71 Broken Make a Panic roll whenever a nearby crew member fails a save.
70 Psychotic Episodes Once per session, the Warden may take over your character for one round. The first one happens immediately.
65-69 Heart Attack Death in 1d10 minutes unless you get medical attention. -1d10 to your Body save.
60-64 Temporary Insanity You become insane. Your character is played by the Warden (or by you but you must act destructively and against the interests of the rest of your team or else the Warden takes over) until they sleep at least 6 hours and succeed on a Sanity Save.
40-59 Severe Heart Attack You die. Take one final action before you go.
1-39 Psychological Collapse You become permanently, irreparably insane. Your character is now played by the Warden. All nearby player characters must immediately make Panic Checks.

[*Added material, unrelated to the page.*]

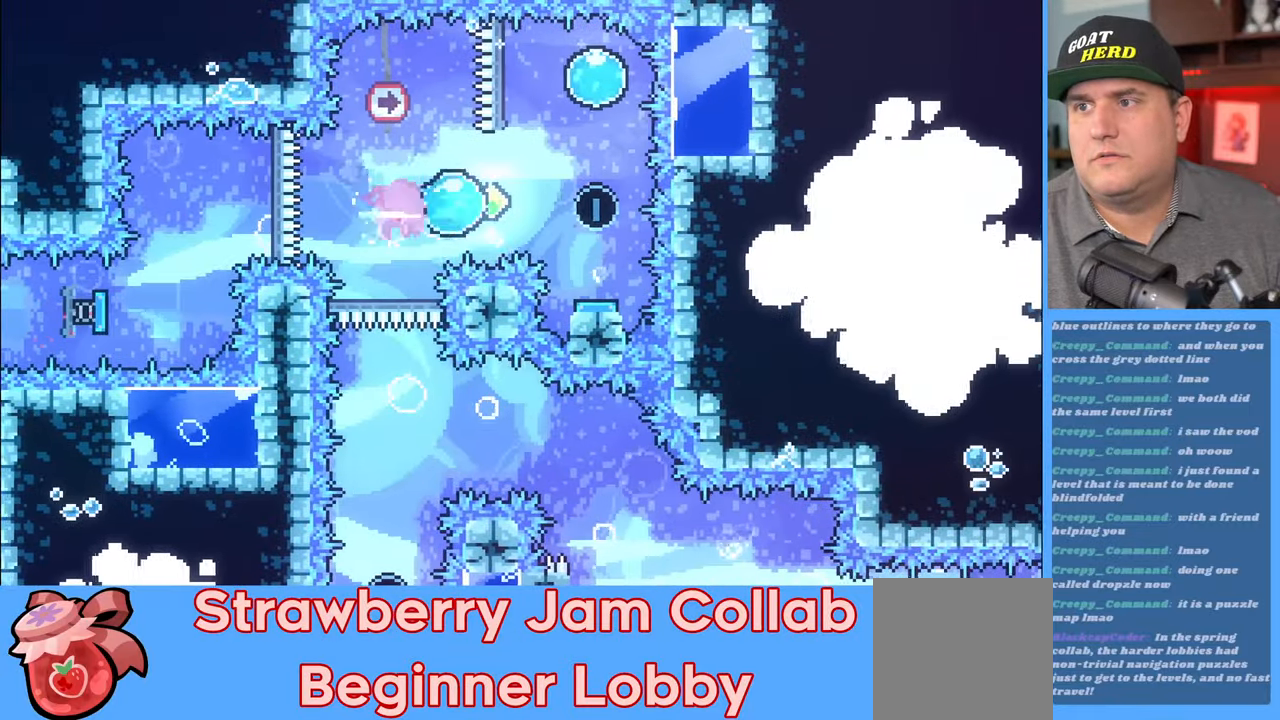
{"buttons": ["R2"], "left_stick": "center", "right_stick": "center", "events": [[217, "left_stick", "center"]]}
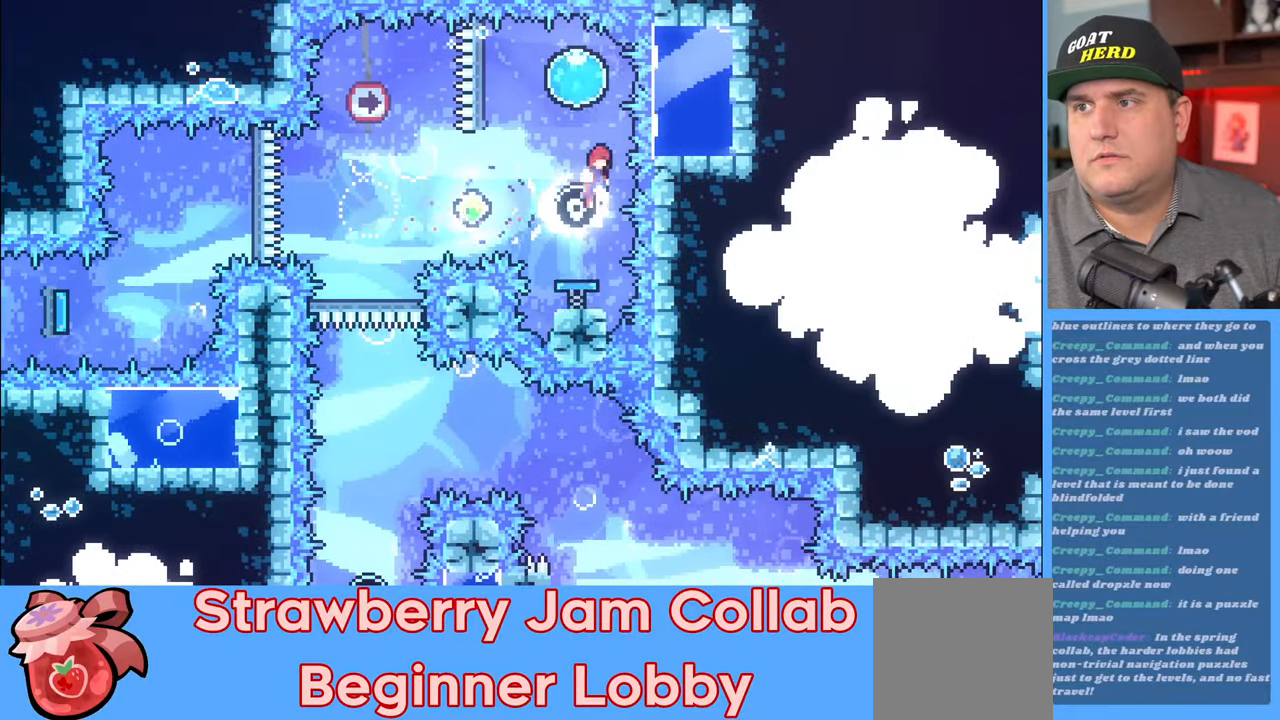
{"buttons": ["R2", "L3"], "left_stick": "left", "right_stick": "center", "events": [[50, "left_stick", "left"], [217, "L3", "down"]]}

Update (2021-05-14): @Amputret on the Mothership Discord has created an excellent Android Calm Table based on the table above for use with Androids specifically.

Stress vs. Calm Breakdown

Switching to the Calm system means that the overall distribution of Panics is going to be different. Here’s a chart showing a character’s chance to experience each possible type of effect when called upon to make a Panic Check using Mothership’s Stress system with 0 Resolve:

Bonus: positive result

Stress Gain: main effect is stress

Condition: permanent / long-lasting effect

Freakout: short-term effect

Death: instant death / character loss

Panic Table Chances

Note that the probabilities described incorporate both the initial 2d10-over-Stress roll to determine if the player panics, and the subsequent 2d10+Stress Panic Table roll on failure. Some interesting takeaways from this breakdown:

Here’s a chart showing the same thing, but with this Calm system. It’s a bit more boring as a chart:

Same categories as above, but also:

Probable Death: as Death but with a slim chance to survive

Worse than Death: as Death but with additional effects

Panic Table Calm Chances

My hunch is Stress is probably the better system for one-shots and mini-campaigns, and Calm may be better suited for longer campaigns, as Stress ramps up and becomes lethal much faster (on average, assuming 1d10 Stress gain / Calm loss, you’re going to have a roughly 50% chance of death when making a Panic Check after gaining Stress 4 times vs. losing Calm 13 times.) We’ve been playing with this system for a while in the Warped Campaign and it seems to work well.